Kopftuchverbot: Was müssen VS-Lehrerinnen beachten?

Auch in Salzburgs Volksschulen wird nun das neue Kopftuchverbot behördlich kontrolliert. In einem Rundschreiben hat das Bildungsministerium den Lehrern mitgeteilt, wie die neue Regelung zum Schutz von Sechs- bis Zehnjährigen im Detail umzusetzen ist.
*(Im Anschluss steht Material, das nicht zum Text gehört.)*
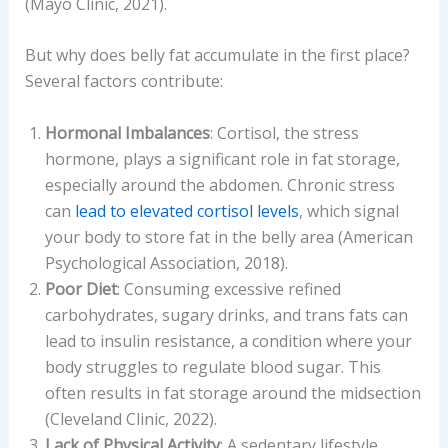
(Mayo Clinic, 2021).
But why does belly fat accumulate in the first place?
Several factors contribute:
Hormonal Imbalances
: Cortisol, the stress
hormone, plays a significant role in fat storage,
especially around the abdomen. Chronic stress
can
lead to elevated cortisol levels
, which signal
your body to store fat in the belly area (American
Psychological Association, 2018).
Poor Diet
: Consuming excessive refined
carbohydrates, sugary drinks, and trans fats can
lead to insulin resistance, a condition where your
body struggles to regulate blood sugar. This
often results in fat storage around the midsection
(Cleveland Clinic, 2022).
Lack of Physical Activity
: A sedentary lifestyle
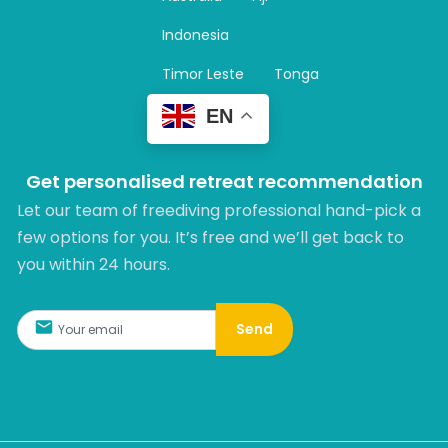
a
m
Indonesia
Timor Leste
Tonga
EN
Get personalised retreat recommendation
Let our team of freediving professional hand-pick a
few options for you. It’s free and we’ll get back to
you within 24 hours.​
Send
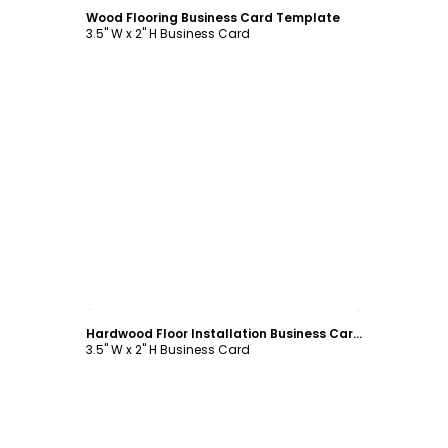
Wood Flooring Business Card Template
3.5" W x 2" H Business Card
Customize
Hardwood Floor Installation Business Card Template
3.5" W x 2" H Business Card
„Verhüllung des Hauptes durch das Tragen weltanschaulich oder religiös geprägter Bekleidung“ – so lautet der zentrale Begriff des Gesetzestextes im Zusammenhang mit dem Kopftuchverbot.

Genaue Definitionen

Eine solche Verhüllung liegt demnach vor, wenn – Zitat – „das Haupthaar nicht mehr zu sehen ist, oder wenn einzelne Haarsträhnen oder der Haaransatz unbedeckt sind.“ Solche Fälle müssen Lehrer künftig unverzüglich der Schulleitung melden.

Im Zweifelsfall sei jedenfalls eine Meldung zu erstatten, sonst könne Amtsmissbrauch vorliegen, warnt das Bildungsministerium den Lehrkörper. Schulleitungen wiederum müssen von derartigen Fällen unverzüglich die Bildungsdirektion informieren. Betroffene Eltern würden dann zu einer Rechtsbelehrung eingeladen.

Heftige Kritik von SPÖ: „Immer vor Wahlen“

Bei neuerlichen Verstößen würde Eltern dann bis zu 440 Euro Strafe oder sogar zwei Wochen Haft drohen. Kein Verständnis für solche Vorschriften zeigt der für Schulgebäude und Bildung in der Salzburger Stadtregierung ressortzuständige Vizebürgermeister Bernhard Auinger (SPÖ): „Sie kommen immer pünktlich vor Wahlen und machen ein Thema zu einem Problem, das bei uns in Wahrheit kein Problem ist. Wir haben ganz wenige Einzelfälle. Die können sie über die Jahre auf zwei Händen abzählen. Wir haben es bisher immer mit den Lehrerinnen und auch mit den Eltern im guten Gespräch immer geschafft, dieses Problem zu lösen.“

Das Kopftuchverbot tritt nun mit Beginn des neuen Schuljahres in Kraft, also kommenden Montag.